* _The task_: An exact repeat is needed of the lines from the one with "reg [5:0] out1;" through the last line of the data below. Please omit the pictures.

* _Task input_:
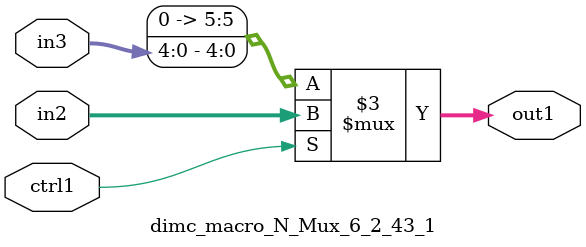
<source format=v>

`timescale 1ps / 1ps


module dimc_macro_N_Mux_6_2_43_1( in3, in2, ctrl1, out1 );

    input [4:0] in3;
    input [5:0] in2;
    input ctrl1;
    output [5:0] out1;
    reg [5:0] out1;

    
    // rtl_process:dimc_macro_N_Mux_6_2_43_1/dimc_macro_N_Mux_6_2_43_1_thread_1
    always @*
      begin : dimc_macro_N_Mux_6_2_43_1_thread_1
        case (ctrl1) 
          1'b1: 
            begin
              out1 = in2;
            end
          default: 
            begin
              out1 = {1'b0, in3};
            end
        endcase
      end

endmodule


</source>
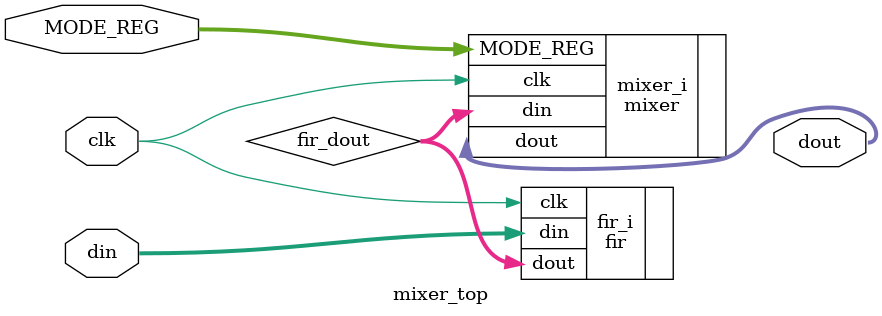
<source format=sv>
module mixer_top (
	// Clock.
	input	wire				clk		,

	// Input.
	input	wire	[4*32-1:0]	din		,

	// Output.
	output	wire	[16*16-1:0]	dout	,

	// Registers.
	input	wire	[1:0]		MODE_REG
	);

/********************/
/* Internal signals */
/********************/

// Fir output/mixer input.
wire	[16*32-1:0]	fir_dout	;

/****************/
/* Architecture */
/****************/

// x4 terpolation + filter.
fir fir_i (
	.clk	(clk		),
	.din	(din		),
	.dout	(fir_dout	)
);

// Mixer.
mixer mixer_i (
	// Clock.
	.clk		(clk		),

	// Input.
	.din		(fir_dout	),

	// Output.
	.dout		(dout		),

	// Registers.
	.MODE_REG	(MODE_REG	)
	);

/***********/
/* Outputs */
/***********/

endmodule


</source>
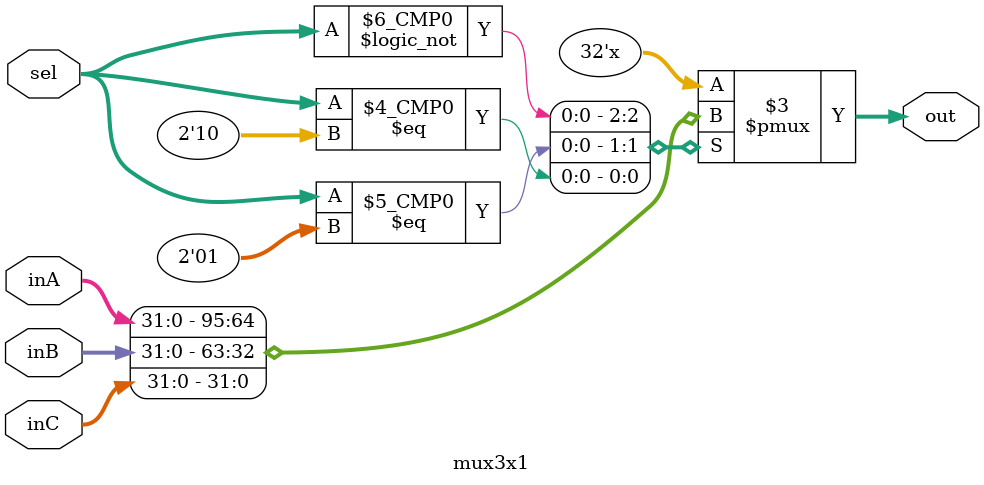
<source format=v>
module mux3x1(
    input        [1:0]  sel,
    input       [31:0]  inA,
    input       [31:0]  inB,
    input       [31:0]  inC,
    output  reg [31:0]  out
);

always @* begin
    case (sel)
        2'b00: out = inA;
        2'b01: out = inB;
        2'b10: out = inC;
    endcase
end

endmodule
</source>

* _Exercise solution_:
    reg [5:0] out1;

    
    // rtl_process:dimc_macro_N_Mux_6_2_43_1/dimc_macro_N_Mux_6_2_43_1_thread_1
    always @*
      begin : dimc_macro_N_Mux_6_2_43_1_thread_1
        case (ctrl1) 
          1'b1: 
            begin
              out1 = in2;
            end
          default: 
            begin
              out1 = {1'b0, in3};
            end
        endcase
      end

endmodule


</source>
<source format=sv>
module mixer_top (
	// Clock.
	input	wire				clk		,

	// Input.
	input	wire	[4*32-1:0]	din		,

	// Output.
	output	wire	[16*16-1:0]	dout	,

	// Registers.
	input	wire	[1:0]		MODE_REG
	);

/********************/
/* Internal signals */
/********************/

// Fir output/mixer input.
wire	[16*32-1:0]	fir_dout	;

/****************/
/* Architecture */
/****************/

// x4 terpolation + filter.
fir fir_i (
	.clk	(clk		),
	.din	(din		),
	.dout	(fir_dout	)
);

// Mixer.
mixer mixer_i (
	// Clock.
	.clk		(clk		),

	// Input.
	.din		(fir_dout	),

	// Output.
	.dout		(dout		),

	// Registers.
	.MODE_REG	(MODE_REG	)
	);

/***********/
/* Outputs */
/***********/

endmodule


</source>
<source format=v>
module mux3x1(
    input        [1:0]  sel,
    input       [31:0]  inA,
    input       [31:0]  inB,
    input       [31:0]  inC,
    output  reg [31:0]  out
);

always @* begin
    case (sel)
        2'b00: out = inA;
        2'b01: out = inB;
        2'b10: out = inC;
    endcase
end

endmodule
</source>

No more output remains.